After the 2008 financial crisis, the ensuing eurozone debt crisis, and the refugee flow that resulted from the war in Syria, this clubby, relaxed attitude was no longer enough. Germany had to lead, period. Merkel tried and failed. Her generous plan to open the country’s doors to refugees did not convince German voters and terrified the hapless leaders of the Old Continent.
Germany has to reassess its worldview and design a long-term strategy, accepting once and for all that World War II is over and that Europe needs a trusty, fair, democratic boss.
Alison SmaleBerlin bureau chief of the New York Times
Over the past decade, German Chancellor Angela Merkel has gradually become—by both fault and design—Europe’s go-to leader. She has been weakened in recent months by a response to the refugee crisis that has won her plaudits both at home and abroad.
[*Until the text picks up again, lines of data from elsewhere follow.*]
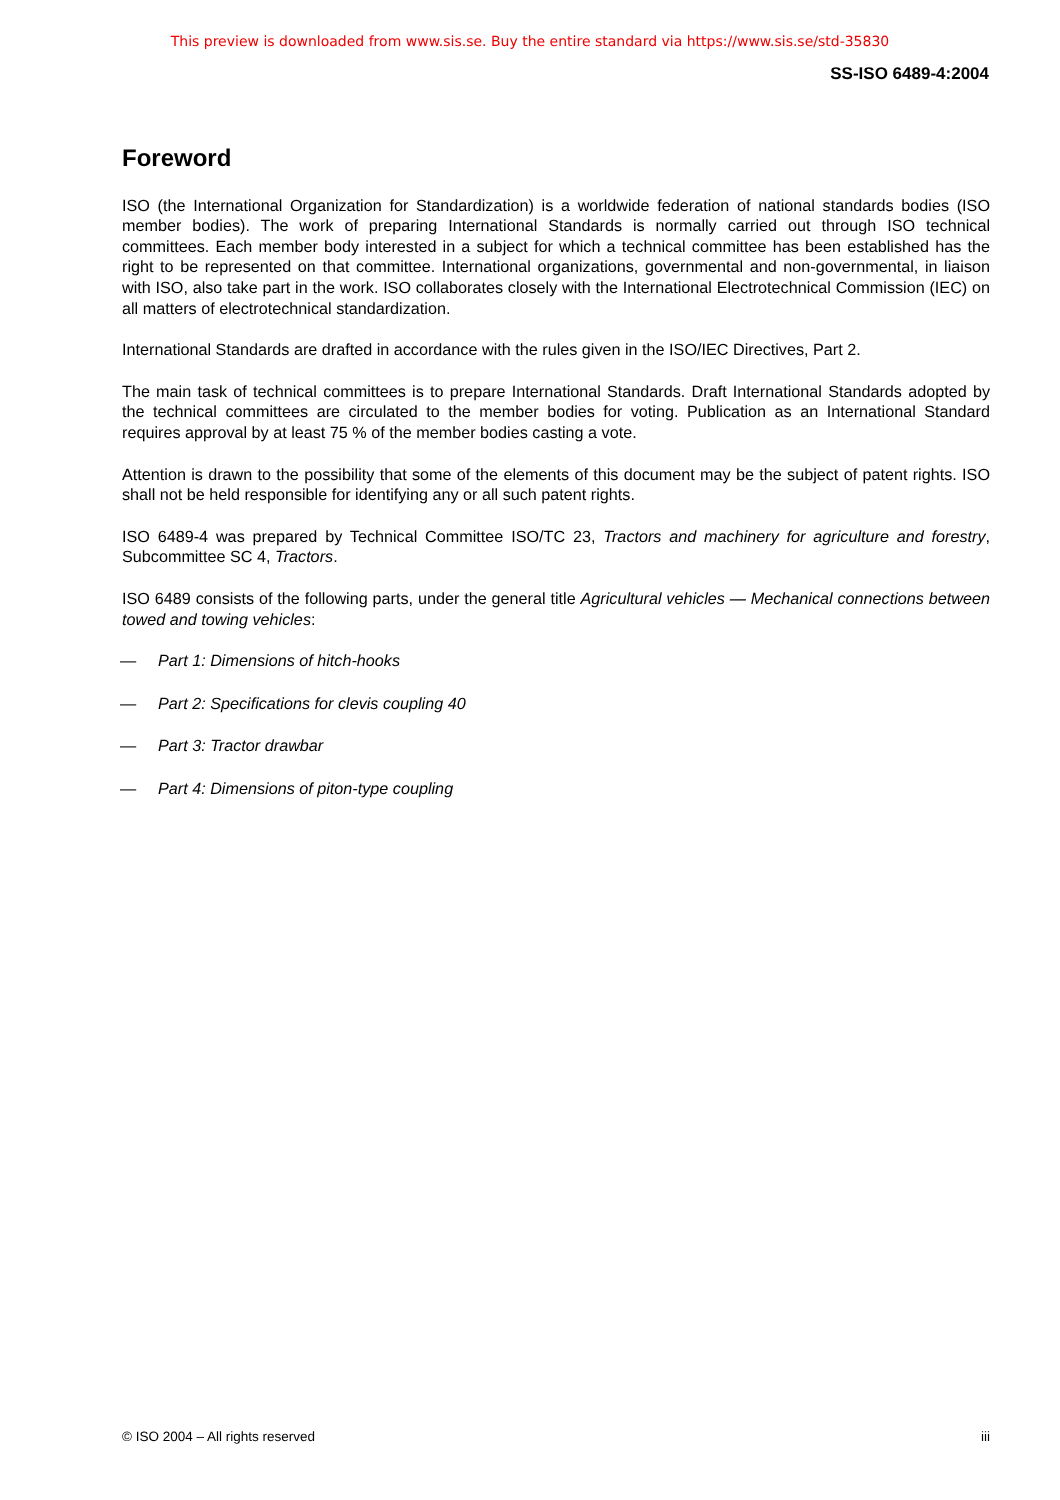This preview is downloaded from www.sis.se. Buy the entire standard via https://www.sis.se/std-35830
SS-ISO 6489-4:2004
Foreword
ISO (the International Organization for Standardization) is a worldwide federation of national standards bodies (ISO member bodies). The work of preparing International Standards is normally carried out through ISO technical committees. Each member body interested in a subject for which a technical committee has been established has the right to be represented on that committee. International organizations, governmental and non-governmental, in liaison with ISO, also take part in the work. ISO collaborates closely with the International Electrotechnical Commission (IEC) on all matters of electrotechnical standardization.
International Standards are drafted in accordance with the rules given in the ISO/IEC Directives, Part 2.
The main task of technical committees is to prepare International Standards. Draft International Standards adopted by the technical committees are circulated to the member bodies for voting. Publication as an International Standard requires approval by at least 75 % of the member bodies casting a vote.
Attention is drawn to the possibility that some of the elements of this document may be the subject of patent rights. ISO shall not be held responsible for identifying any or all such patent rights.
ISO 6489-4 was prepared by Technical Committee ISO/TC 23, Tractors and machinery for agriculture and forestry, Subcommittee SC 4, Tractors.
ISO 6489 consists of the following parts, under the general title Agricultural vehicles — Mechanical connections between towed and towing vehicles:
— Part 1: Dimensions of hitch-hooks
— Part 2: Specifications for clevis coupling 40
— Part 3: Tractor drawbar
— Part 4: Dimensions of piton-type coupling
© ISO 2004 – All rights reserved iii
But that response has also stirred strong resistance in her own conservative camp and from European governments that just months earlier were willing allies.
Germany still has economic and political clout, but Merkel—or a German leader of the future—will have to build new ties to reassert the country’s dominant role.
Ulrich SpeckSenior fellow at the Transatlantic Academy
No, because without German dominance there is no leadership at all in the EU. Nobody else besides Berlin is currently willing and capable to develop and shape joint solutions to joint challenges.
The refugee crisis will be solved at the EU level, because every government understands that the Schengen system of open borders is at stake. As during the eurozone crisis, there will be a tough struggle over the contours of the solution. But it is clear that no Schengen member wants to sacrifice the achievement of open borders for the risk of putting into motion a process of EU disintegration.
As with the eurozone turmoil and the Ukraine conflict, with the refugee crisis the EU is morphing into a much more political entity: governments are dealing jointly with issues that deeply affect their countries’ policies and identities. This is a fascinating, ambitious, and rarely fully understood process orchestrated mainly by German Chancellor Angela Merkel.
Bernd UlrichDeputy editor in chief of Die Zeit
No, quite the opposite. German dominance in the EU is increasing and assuming different forms in the process. With Ukraine, it was the capacity to exert soft power; with the eurozone crisis, the capacity to enforce; with the refugee influx, the capacity to prevent.
Since summer 2015, German Chancellor Angela Merkel has prevented a racist or regressive or EU-splitting response to the refugee crisis. Even now, while some countries with weak nerves are resorting to unnecessary and inhumane border closures, people in need can still make it into the EU. Preventing the worst and buying the EU some time is the mark of true leadership. At present, only Germany has the two attributes needed for that: strong power and a sound philosophy.
One must realize just how great is the force of this refugee-triggered historical rendezvous with global justice, of this settling of some accounts between the first and third worlds. The U.S. public is being bewitched by a racist response to the question of global justice, while Europe—not least thanks to Germany’s government—is eluding this temptation for now.
Incidentally, this third variant of German dominance is a positive experience for the entire EU because this time, Germany must act from a position of relative weakness. In the long run, this will boost acceptance of German leadership.